Video-Interview: Deniz Almans: "Endlich hat es mit einer Einzel-Medaille geklappt"
Video: Gold und Bestzeit: Deniz Almans nutzt die Gunst der Stunde

Das sagt Bundestrainer Jörg Möckel:

Der Sieg von Deniz hat mich mehr gefreut als überrascht. Deniz gehört schon lange zur nationalen Spitze und war Jahr für Jahr in den Jugend-Nationalmannschaften. Er war kein Überflieger, ist aber immer wieder durch seine Kontinuität in der Staffel aufgefallen. Selbst wenn Deniz im Einzel nur eine 10,70 stehen hatte, konnte er in der Staffel 10,40-Niveau anbieten. Er war einfach ein guter, sicherer Staffelsprinter und ist dabei über sich hinausgewachsen. Das hat uns gezeigt, dass er, wenn es drauf ankommt, leistungsfähig ist.

Es war überfällig, dass er dies jetzt auch bei der Hallen-DM zeigen konnte. Es ist das Resultat der guten Arbeit und Erfahrung im Team in seiner Gruppe um Ronald Stein, Alexander John, Raphael Rabe und Sven Knipphals.

Deniz ist es in Leipzig gelungen, die Entwicklungsschwerpunkte umzusetzen, die in diesem Winter ganz oben auf der Liste standen. Er hatte immer ein kleines Turbo-Loch zwischen 10 und 30 Metern. Das hat er jetzt besser gemacht, wodurch die Beschleunigung etwas besser ist und der Topspeed ein bisschen höher.

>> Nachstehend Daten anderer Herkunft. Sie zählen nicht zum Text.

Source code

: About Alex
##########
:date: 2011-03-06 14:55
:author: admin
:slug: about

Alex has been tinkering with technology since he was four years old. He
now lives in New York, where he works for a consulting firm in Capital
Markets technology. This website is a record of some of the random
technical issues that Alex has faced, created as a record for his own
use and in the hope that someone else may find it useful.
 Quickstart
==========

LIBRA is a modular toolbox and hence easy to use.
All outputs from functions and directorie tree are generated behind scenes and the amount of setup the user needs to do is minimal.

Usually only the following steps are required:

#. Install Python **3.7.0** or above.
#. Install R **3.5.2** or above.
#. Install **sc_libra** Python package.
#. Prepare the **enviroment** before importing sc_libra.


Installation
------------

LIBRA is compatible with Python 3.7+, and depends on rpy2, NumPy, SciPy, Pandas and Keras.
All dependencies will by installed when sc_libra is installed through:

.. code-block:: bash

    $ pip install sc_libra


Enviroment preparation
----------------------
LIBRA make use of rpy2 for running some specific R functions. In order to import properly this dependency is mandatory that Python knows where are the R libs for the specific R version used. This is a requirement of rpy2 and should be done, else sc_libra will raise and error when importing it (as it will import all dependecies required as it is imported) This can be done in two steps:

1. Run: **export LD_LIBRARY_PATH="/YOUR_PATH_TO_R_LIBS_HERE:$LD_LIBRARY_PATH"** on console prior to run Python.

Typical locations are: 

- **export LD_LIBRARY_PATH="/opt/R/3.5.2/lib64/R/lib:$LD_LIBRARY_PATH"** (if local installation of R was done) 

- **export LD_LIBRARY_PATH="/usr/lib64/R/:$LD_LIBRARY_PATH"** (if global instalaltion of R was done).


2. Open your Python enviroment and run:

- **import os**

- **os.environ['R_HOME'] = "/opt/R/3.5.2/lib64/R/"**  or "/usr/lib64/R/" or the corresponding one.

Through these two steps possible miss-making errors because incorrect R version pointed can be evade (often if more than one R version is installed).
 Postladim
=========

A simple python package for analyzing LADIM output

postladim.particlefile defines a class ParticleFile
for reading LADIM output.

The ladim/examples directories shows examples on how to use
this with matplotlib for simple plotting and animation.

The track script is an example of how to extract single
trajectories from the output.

Deniz ist auf einem guten Weg, hat einen guten Schritt gemacht, aber es bleiben noch einige. Schnelle 60 Meter sind noch nicht automatisch schnelle 100 Meter, und in Zukunft wird es für ihn auch darum gehen, über einen gesamten Sommer Leistung zu bringen. Das braucht Erfahrung und einen Reifeprozess. Dafür muss man ihm auch Zeit lassen. Wir werden ihn fördern und unterstützen.